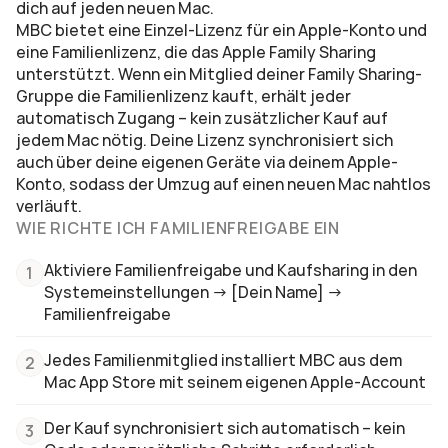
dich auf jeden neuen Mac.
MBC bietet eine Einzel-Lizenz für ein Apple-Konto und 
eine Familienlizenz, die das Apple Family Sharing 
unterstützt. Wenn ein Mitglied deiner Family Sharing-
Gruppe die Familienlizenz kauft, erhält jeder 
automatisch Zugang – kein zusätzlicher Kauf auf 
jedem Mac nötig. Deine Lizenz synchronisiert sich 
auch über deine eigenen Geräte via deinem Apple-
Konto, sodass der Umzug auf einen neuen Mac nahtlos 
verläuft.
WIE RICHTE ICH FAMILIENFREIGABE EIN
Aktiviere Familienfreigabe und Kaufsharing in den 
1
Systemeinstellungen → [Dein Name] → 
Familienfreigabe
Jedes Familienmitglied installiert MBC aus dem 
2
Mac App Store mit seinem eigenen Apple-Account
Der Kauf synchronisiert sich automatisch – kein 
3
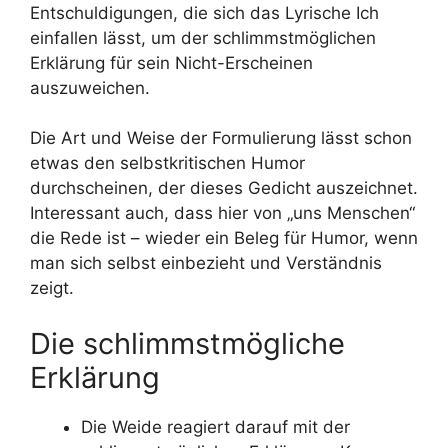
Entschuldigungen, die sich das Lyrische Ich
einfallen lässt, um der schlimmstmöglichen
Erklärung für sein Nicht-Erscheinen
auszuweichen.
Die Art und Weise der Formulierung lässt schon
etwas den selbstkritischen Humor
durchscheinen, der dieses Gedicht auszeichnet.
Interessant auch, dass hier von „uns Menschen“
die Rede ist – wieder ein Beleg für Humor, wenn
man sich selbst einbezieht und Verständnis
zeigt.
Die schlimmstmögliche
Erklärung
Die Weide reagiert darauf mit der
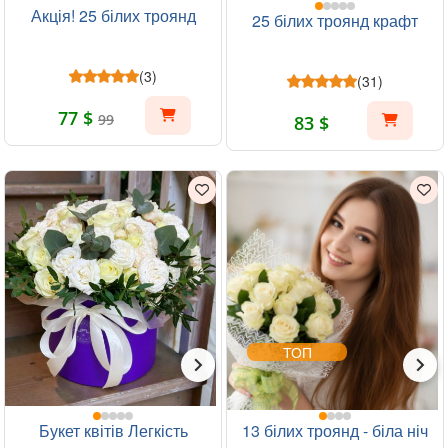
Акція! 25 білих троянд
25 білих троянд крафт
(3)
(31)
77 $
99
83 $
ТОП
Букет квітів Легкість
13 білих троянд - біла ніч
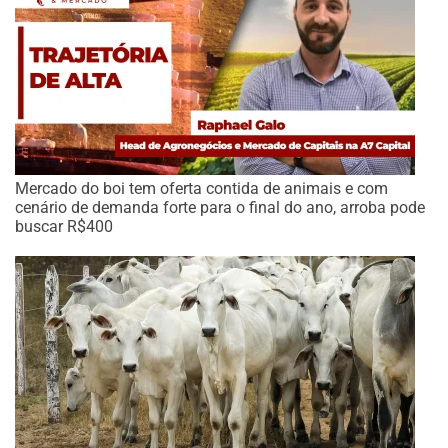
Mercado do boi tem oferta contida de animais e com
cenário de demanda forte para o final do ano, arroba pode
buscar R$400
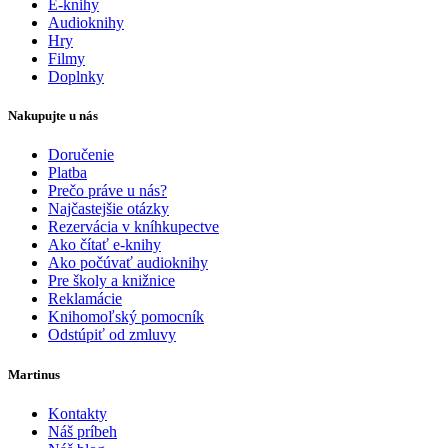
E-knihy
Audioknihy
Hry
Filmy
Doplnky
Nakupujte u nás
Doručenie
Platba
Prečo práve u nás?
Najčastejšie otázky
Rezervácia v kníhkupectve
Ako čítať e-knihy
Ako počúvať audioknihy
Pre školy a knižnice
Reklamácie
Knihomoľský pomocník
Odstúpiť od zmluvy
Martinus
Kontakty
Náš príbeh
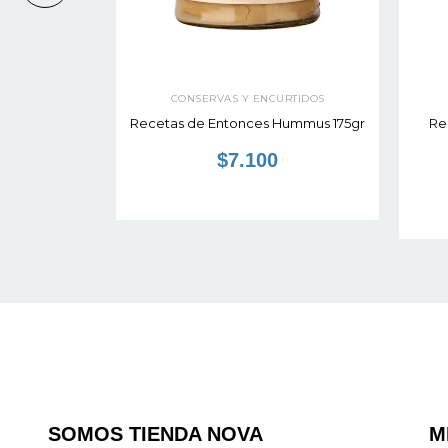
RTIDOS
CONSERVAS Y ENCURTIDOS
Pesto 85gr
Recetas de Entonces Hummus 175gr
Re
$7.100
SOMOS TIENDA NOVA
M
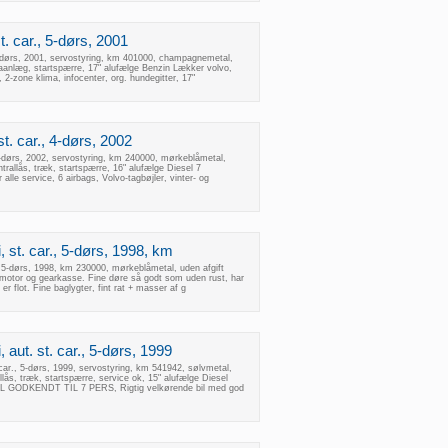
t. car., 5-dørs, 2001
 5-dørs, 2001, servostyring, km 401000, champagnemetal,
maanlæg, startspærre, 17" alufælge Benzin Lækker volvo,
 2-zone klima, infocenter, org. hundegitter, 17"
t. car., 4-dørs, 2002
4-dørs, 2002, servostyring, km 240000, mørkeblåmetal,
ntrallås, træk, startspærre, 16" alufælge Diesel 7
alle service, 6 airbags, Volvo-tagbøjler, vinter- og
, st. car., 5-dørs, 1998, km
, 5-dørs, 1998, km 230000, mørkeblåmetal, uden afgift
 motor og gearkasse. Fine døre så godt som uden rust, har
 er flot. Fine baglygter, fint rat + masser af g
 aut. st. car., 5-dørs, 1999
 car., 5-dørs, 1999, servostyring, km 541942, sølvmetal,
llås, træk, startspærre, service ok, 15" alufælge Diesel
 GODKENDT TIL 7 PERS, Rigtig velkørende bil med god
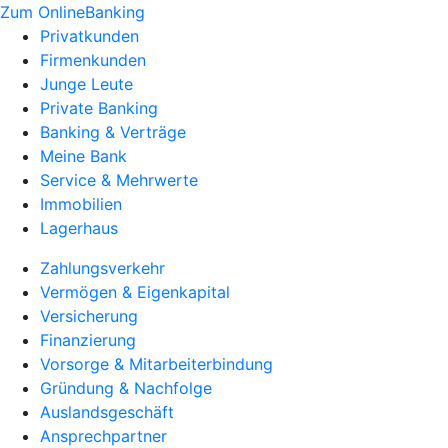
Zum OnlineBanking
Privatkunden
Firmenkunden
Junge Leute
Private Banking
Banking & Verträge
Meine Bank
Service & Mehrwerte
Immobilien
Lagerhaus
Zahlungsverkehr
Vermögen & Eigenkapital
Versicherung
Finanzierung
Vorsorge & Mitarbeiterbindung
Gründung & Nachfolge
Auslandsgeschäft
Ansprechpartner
┄┄┄┄┄┄
Task description
Write out the text read from all the data above again, substituting "styreservo" for every "servostyring" and changing nothing else. Leave the pictures out.

Result for this exercise
dich auf jeden neuen Mac.
MBC bietet eine Einzel-Lizenz für ein Apple-Konto und 
eine Familienlizenz, die das Apple Family Sharing 
unterstützt. Wenn ein Mitglied deiner Family Sharing-
Gruppe die Familienlizenz kauft, erhält jeder 
automatisch Zugang – kein zusätzlicher Kauf auf 
jedem Mac nötig. Deine Lizenz synchronisiert sich 
auch über deine eigenen Geräte via deinem Apple-
Konto, sodass der Umzug auf einen neuen Mac nahtlos 
verläuft.
WIE RICHTE ICH FAMILIENFREIGABE EIN
Aktiviere Familienfreigabe und Kaufsharing in den 
1
Systemeinstellungen → [Dein Name] → 
Familienfreigabe
Jedes Familienmitglied installiert MBC aus dem 
2
Mac App Store mit seinem eigenen Apple-Account
Der Kauf synchronisiert sich automatisch – kein 
3
Entschuldigungen, die sich das Lyrische Ich
einfallen lässt, um der schlimmstmöglichen
Erklärung für sein Nicht-Erscheinen
auszuweichen.
Die Art und Weise der Formulierung lässt schon
etwas den selbstkritischen Humor
durchscheinen, der dieses Gedicht auszeichnet.
Interessant auch, dass hier von „uns Menschen“
die Rede ist – wieder ein Beleg für Humor, wenn
man sich selbst einbezieht und Verständnis
zeigt.
Die schlimmstmögliche
Erklärung
Die Weide reagiert darauf mit der
Акція! 25 білих троянд
25 білих троянд крафт
(3)
(31)
77 $
99
83 $
ТОП
Букет квітів Легкість
13 білих троянд - біла ніч
Mercado do boi tem oferta contida de animais e com
cenário de demanda forte para o final do ano, arroba pode
buscar R$400
E-knihy
Audioknihy
Hry
Filmy
Doplnky
Nakupujte u nás
Doručenie
Platba
Prečo práve u nás?
Najčastejšie otázky
Rezervácia v kníhkupectve
Ako čítať e-knihy
Ako počúvať audioknihy
Pre školy a knižnice
Reklamácie
Knihomoľský pomocník
Odstúpiť od zmluvy
Martinus
Kontakty
Náš príbeh
RTIDOS
CONSERVAS Y ENCURTIDOS
Pesto 85gr
Recetas de Entonces Hummus 175gr
Re
$7.100
SOMOS TIENDA NOVA
M
t. car., 5-dørs, 2001
 5-dørs, 2001, styreservo, km 401000, champagnemetal,
maanlæg, startspærre, 17" alufælge Benzin Lækker volvo,
 2-zone klima, infocenter, org. hundegitter, 17"
t. car., 4-dørs, 2002
4-dørs, 2002, styreservo, km 240000, mørkeblåmetal,
ntrallås, træk, startspærre, 16" alufælge Diesel 7
alle service, 6 airbags, Volvo-tagbøjler, vinter- og
, st. car., 5-dørs, 1998, km
, 5-dørs, 1998, km 230000, mørkeblåmetal, uden afgift
 motor og gearkasse. Fine døre så godt som uden rust, har
 er flot. Fine baglygter, fint rat + masser af g
 aut. st. car., 5-dørs, 1999
 car., 5-dørs, 1999, styreservo, km 541942, sølvmetal,
llås, træk, startspærre, service ok, 15" alufælge Diesel
 GODKENDT TIL 7 PERS, Rigtig velkørende bil med god
Zum OnlineBanking
Privatkunden
Firmenkunden
Junge Leute
Private Banking
Banking & Verträge
Meine Bank
Service & Mehrwerte
Immobilien
Lagerhaus
Zahlungsverkehr
Vermögen & Eigenkapital
Versicherung
Finanzierung
Vorsorge & Mitarbeiterbindung
Gründung & Nachfolge
Auslandsgeschäft
Ansprechpartner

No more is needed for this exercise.